Garudanewss.com SUKABUMI – Polemik pembangunan Satuan Pelayanan Pemenuhan Gizi (SPPG) yang diduga berdiri di atas lahan sengketa di wilayah Pamuruyan, Kecamatan Cibadak, Kabupaten Sukabumi, terus menjadi sorotan publik. Meski persoalan status tanah masih dalam proses penyelesaian hukum, aktivitas operasional SPPG tersebut dikabarkan masih tetap berjalan.
Menindaklanjuti pra-audiensi yang telah dilakukan sebelumnya, Bapak Niksan Silgia yang akrab disapa Bang Ican menegaskan bahwa pihaknya meminta agar seluruh kegiatan SPPG maupun Makan Bergizi Gratis (MBG) di lokasi tersebut dihentikan sementara sampai sengketa lahan memiliki kepastian hukum tetap.
Menurutnya, surat tembusan terkait persoalan tersebut telah disampaikan kepada Koordinator Wilayah MBG/SPPG Sukabumi, Bapak Sandi Ibnu Azis, dan diteruskan kepada KPPG Bogor terkait konflik di SPPG Pamuruyan yang dipimpin oleh Bapak Repriyanto Lake selaku pimpinan Yayasan Sahitya.
Namun hingga saat ini, pihak pengelola disebut belum mengindahkan tuntutan penghentian sementara dari pihak yang mengaku sebagai pemilik lahan, yakni Hj. Emi, beserta tim audiensi. Aktivitas SPPG Pamuruyan disebut masih terus berjalan seperti biasa.
Kondisi tersebut memunculkan berbagai pertanyaan di tengah masyarakat. Sejumlah warga menilai, apabila benar bangunan berdiri di atas lahan sengketa, maka seharusnya seluruh proses dihentikan sementara sampai ada keputusan hukum yang jelas.

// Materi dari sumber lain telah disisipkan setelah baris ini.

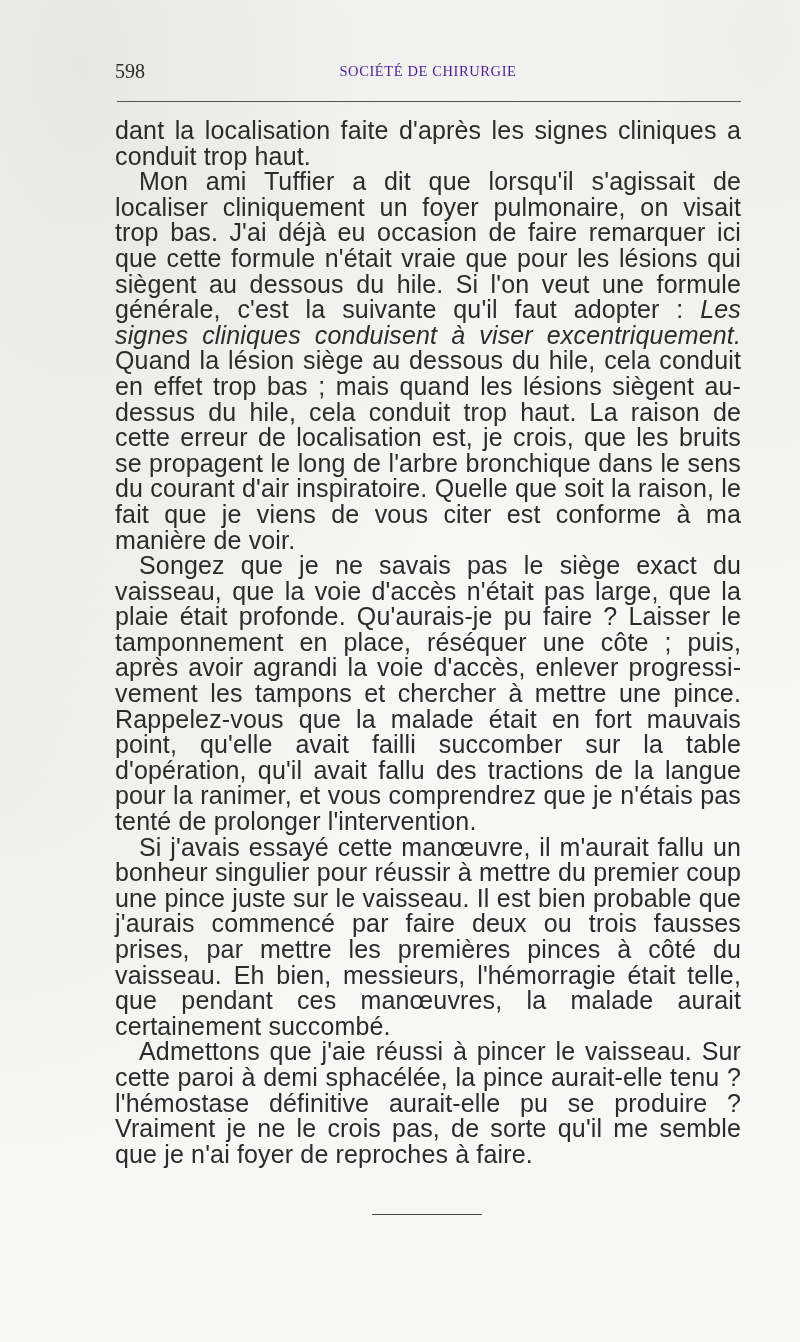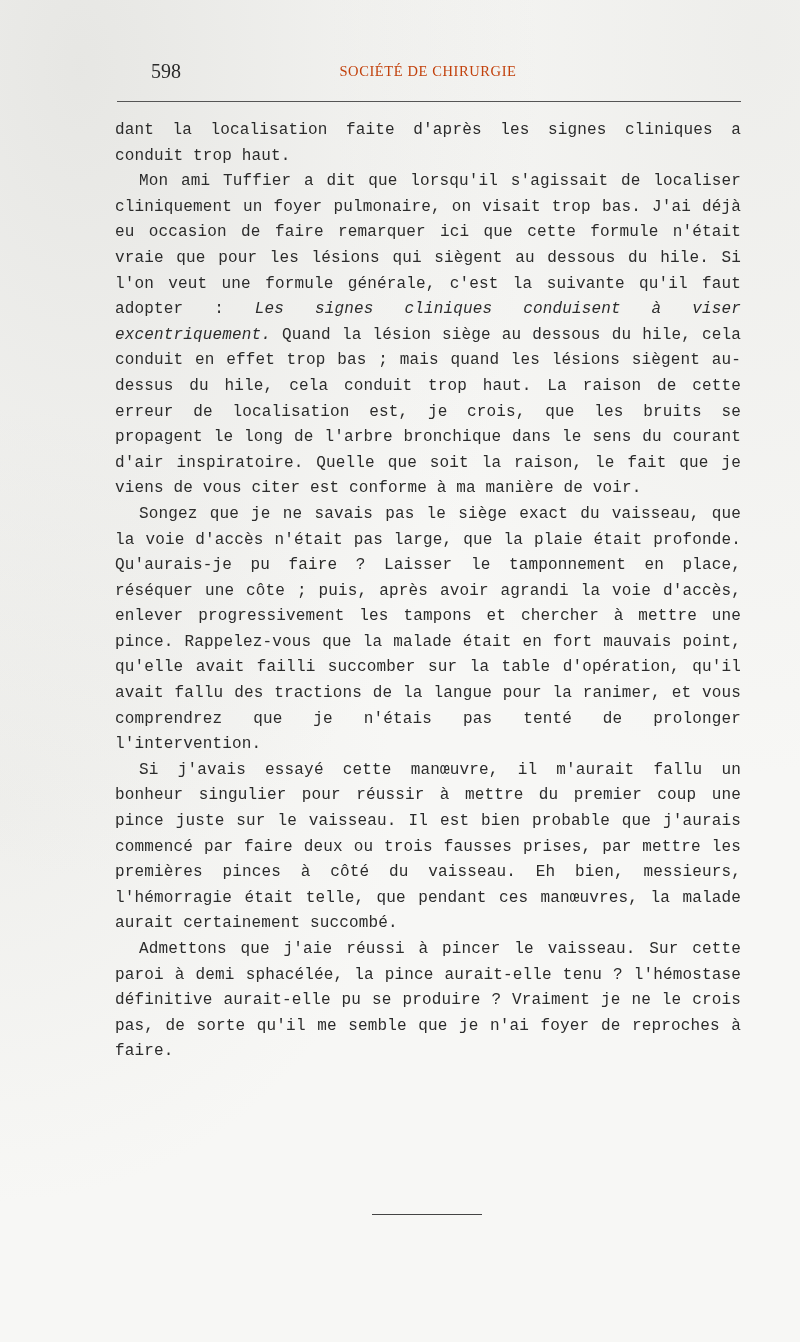--- a/index.html
+++ b/index.html
@@ -31,48 +31,47 @@
       width: 626px;
       height: 24px;
     }
     .page-number {
       position: absolute;
       left: 0;
       top: 0;
       font-family: "Liberation Serif", serif;
       font-size: 20px;
       color: #2a2a2a;
-      margin-left: 36px;
     }
     .running-title {
       position: absolute;
       left: 0;
       right: 0;
       top: 3px;
       text-align: center;
       font-family: "Liberation Serif", serif;
       font-size: 14.5px;
       letter-spacing: 0.6px;
-      color: #c2410c;
+      color: #4c1d95;
     }
     .head-rule {
       position: absolute;
       top: 101px;
       left: 117px;
       width: 624px;
       height: 0;
       border-top: 1.2px solid #555;
     }
     .body-text {
       position: absolute;
       top: 118px;
       left: 115px;
       width: 626px;
-      font-family: Liberation Mono, monospace;
-      font-size: 16px;
+      font-family: Liberation Sans, sans-serif;
+      font-size: 25px;
       line-height: 25.6px;
       text-align: justify;
       color: #2b2b2b;
       letter-spacing: 0.15px;
     }
     .body-text p {
       margin: 0;
       text-indent: 24px;
       hyphens: manual;
     }

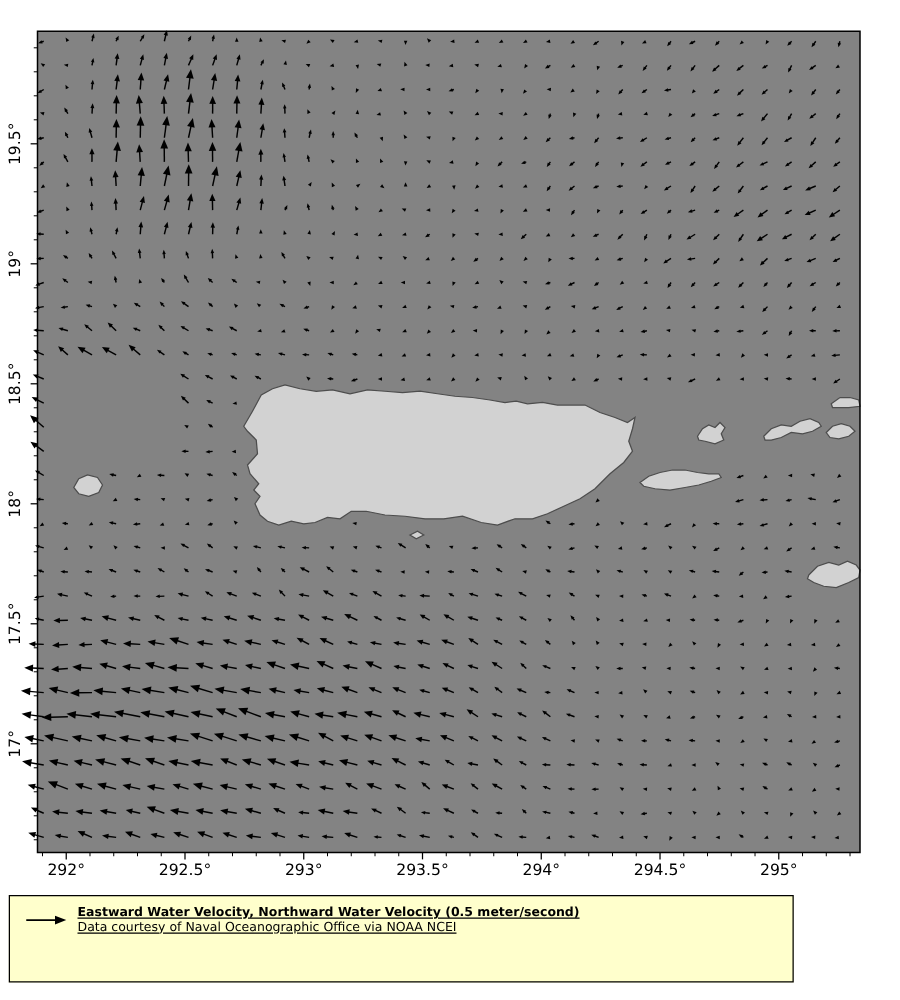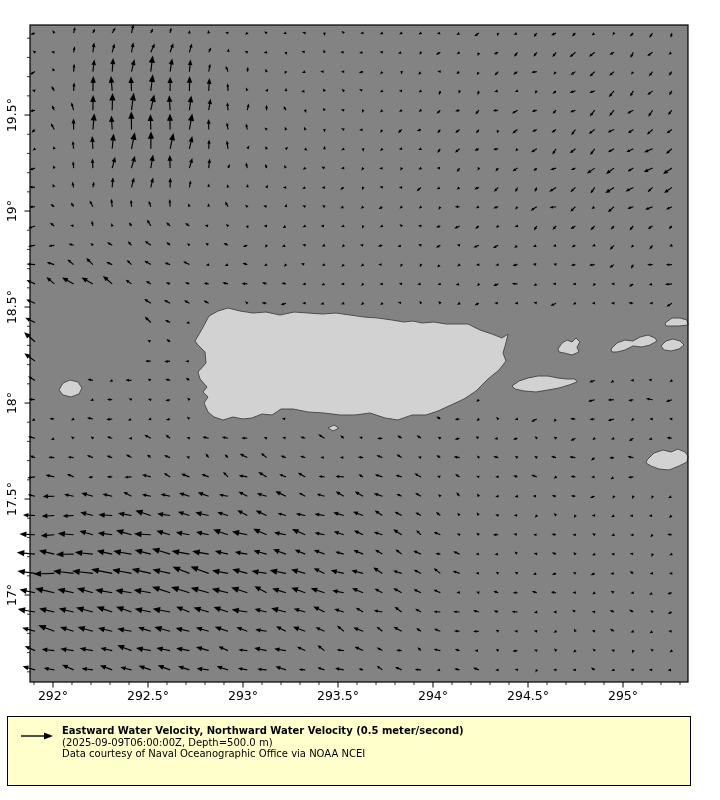--- a/index.html
+++ b/index.html
@@ -1,20 +1,20 @@
 <!DOCTYPE html>
 <html><head>
 <meta charset="utf-8">
 <style>
   html,body{margin:0;padding:0;background:#ffffff;}
   body{font-family:"DejaVu Sans","Liberation Sans",sans-serif;}
   .page{position:relative;width:720px;height:800px;background:#ffffff;overflow:hidden;}
   .plot-wrap{position:absolute;left:0;top:0;width:720px;height:712px;}
-  .legend{position:absolute;left:7px;top:716px;width:684px;height:70px;border:1px solid #000000;
-          background:#ffffcc;box-sizing:border-box;display:flex;align-items:flex-start;}
+  .legend{position:absolute;left:7px;top:716px;width:628px;height:70px;border:1px solid #000000;
+          background:#ffffcc;box-sizing:border-box;display:flex;align-items:flex-start;text-decoration:underline;}
   .legend-icon{margin:14px 8px 0 12px;flex:0 0 auto;}
   .legend-text{padding-top:8px;font-size:10px;line-height:11.6px;color:#000000;}
   .legend-title{font-weight:bold;}
 </style>
 </head>
 <body>
 
 <div class="page">
   <div class="plot-wrap">
     <svg id="plot-svg" width="720" height="712">
@@ -3767,17 +3767,16 @@
       </svg>
   </div>
 
   <div class="legend" title="Eastward Water Velocity, Northward Water Velocity (0.5 meter/second)">
     <svg class="legend-icon" width="34" height="10">
       <line x1="1" y1="5" x2="25" y2="5" stroke="#000" stroke-width="1.4"></line>
       <polygon points="24,1.5 33,5 24,8.5" fill="#000"></polygon>
     </svg>
     <div class="legend-text">
       <div class="legend-title">Eastward Water Velocity, Northward Water Velocity (0.5 meter/second)</div>
-      <div>(2025-09-09T06:00:00Z, Depth=500.0 m)</div>
       <div>Data courtesy of Naval Oceanographic Office via NOAA NCEI</div>
     </div>
   </div>
 </div>
 
 </body></html>

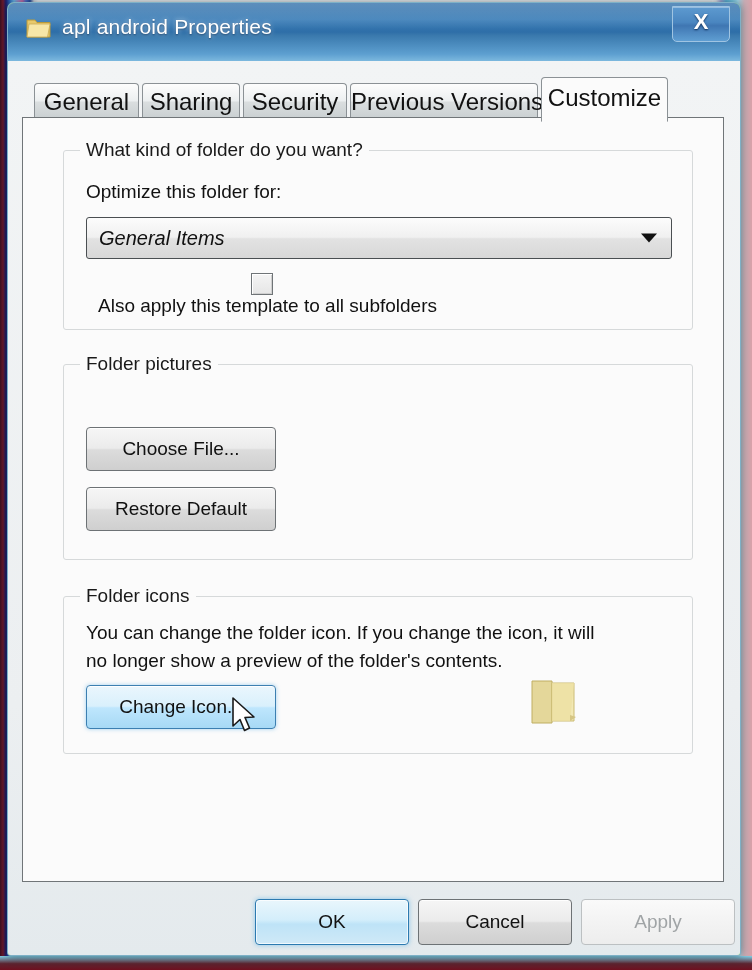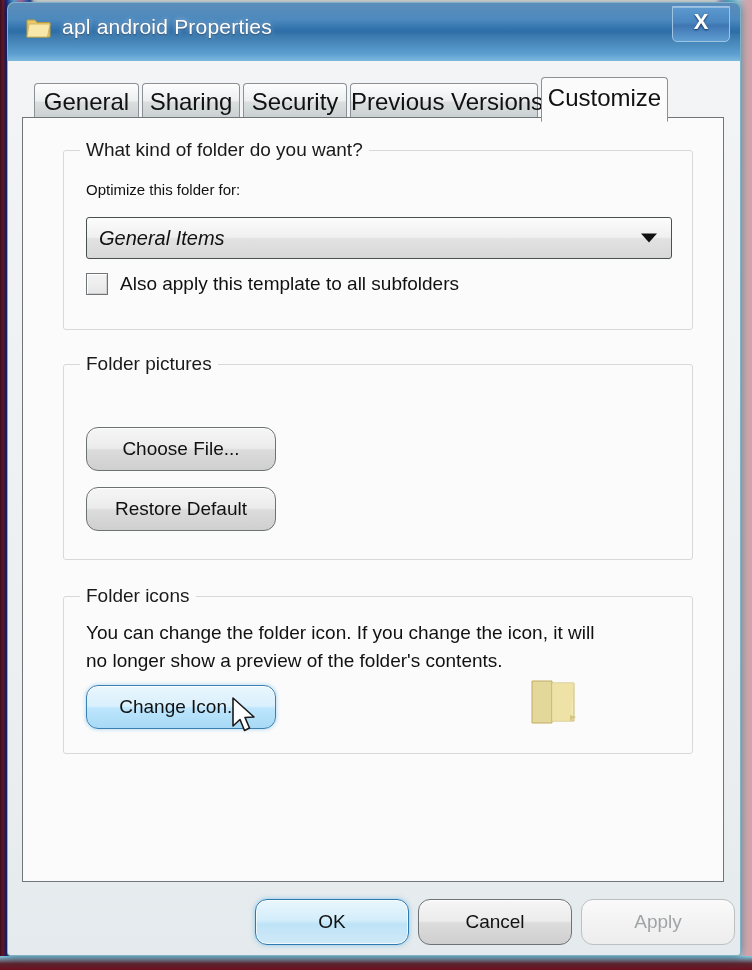--- a/index.html
+++ b/index.html
@@ -165,21 +165,21 @@
     top: -12px; left: 16px;
     background: #fbfbfb;
     padding: 0 6px;
     font-size: 19px;
     color: #1a1a1a;
     white-space: nowrap;
   }
 
   .static-text {
     position: absolute;
-    font-size: 15px;
+    font-size: 19px;
     color: #111;
     white-space: nowrap;
   }
   .wrap-text {
     position: absolute;
     font-size: 19px;
     color: #111;
     line-height: 28px;
   }
 
@@ -210,41 +210,42 @@
     border-right: 8px solid transparent;
     border-top: 9px solid #111;
   }
 
   
   .checkbox-row {
     position: absolute;
     display: flex;
     align-items: center;
     cursor: pointer;
+    flex-direction: column;
   }
   .checkbox-box {
     width: 22px; height: 22px;
     border: 1px solid #6f7477;
     background: linear-gradient(180deg, #f4f4f4, #e6e6e6);
     box-shadow: inset 1px 1px 0 #ffffff, inset -1px -1px 0 #cfcfcf;
     box-sizing: border-box;
     flex: none;
   }
   .checkbox-label {
     margin-left: 12px;
     font-size: 19px;
     color: #111;
     white-space: nowrap;
   }
 
   
   .button {
     position: absolute;
     border: 1px solid #6d7275;
-    border-radius: 12px;
+    border-radius: 4px;
     background: linear-gradient(180deg, #f6f6f6 0%, #ebebeb 48%, #dcdcdc 52%, #cfcfcf 100%);
     box-sizing: border-box;
     font-size: 19px;
     color: #111;
     text-align: center;
     cursor: pointer;
     box-shadow: inset 0 1px 0 rgba(255,255,255,.9);
     white-space: nowrap;
   }
   .button span { display: block; }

“Jangan sampai hukum terkesan tajam ke bawah dan tumpul ke atas,” ujar salah seorang warga yang enggan disebutkan namanya.
Selain itu, masyarakat juga mempertanyakan proses administrasi dan legalitas pembangunan proyek yang disebut menelan anggaran hingga miliaran rupiah tersebut. Mereka meminta pemerintah daerah dan aparat penegak hukum turun tangan agar tidak menimbulkan polemik berkepanjangan.
Hingga berita ini diterbitkan, belum ada klarifikasi resmi maupun titik temu antara pihak pengelola SPPG dengan pihak yang mengklaim sebagai pemilik lahan. Sementara itu, pihak pemilik tanah menyatakan akan terus menempuh jalur hukum yang berlaku di Negara Kesatuan Republik Indonesia guna memperjuangkan haknya.
Dasar Hukum yang Relevan:
Pasal 1365 KUHPerdata – Tentang perbuatan melawan hukum yang merugikan pihak lain.
Pasal 385 KUHP – Tentang penyerobotan atau penguasaan tanah tanpa hak.
Undang-Undang Nomor 5 Tahun 1960 tentang Pokok Agraria (UUPA) – Mengatur hak kepemilikan dan penggunaan tanah.
Pasal 263 KUHP – Jika ditemukan dugaan penggunaan dokumen palsu dalam proses perizinan atau kepemilikan.
UU Nomor 28 Tahun 1999 – Tentang penyelenggaraan negara yang bersih dan bebas dari KKN, bila menyangkut penggunaan anggaran negara.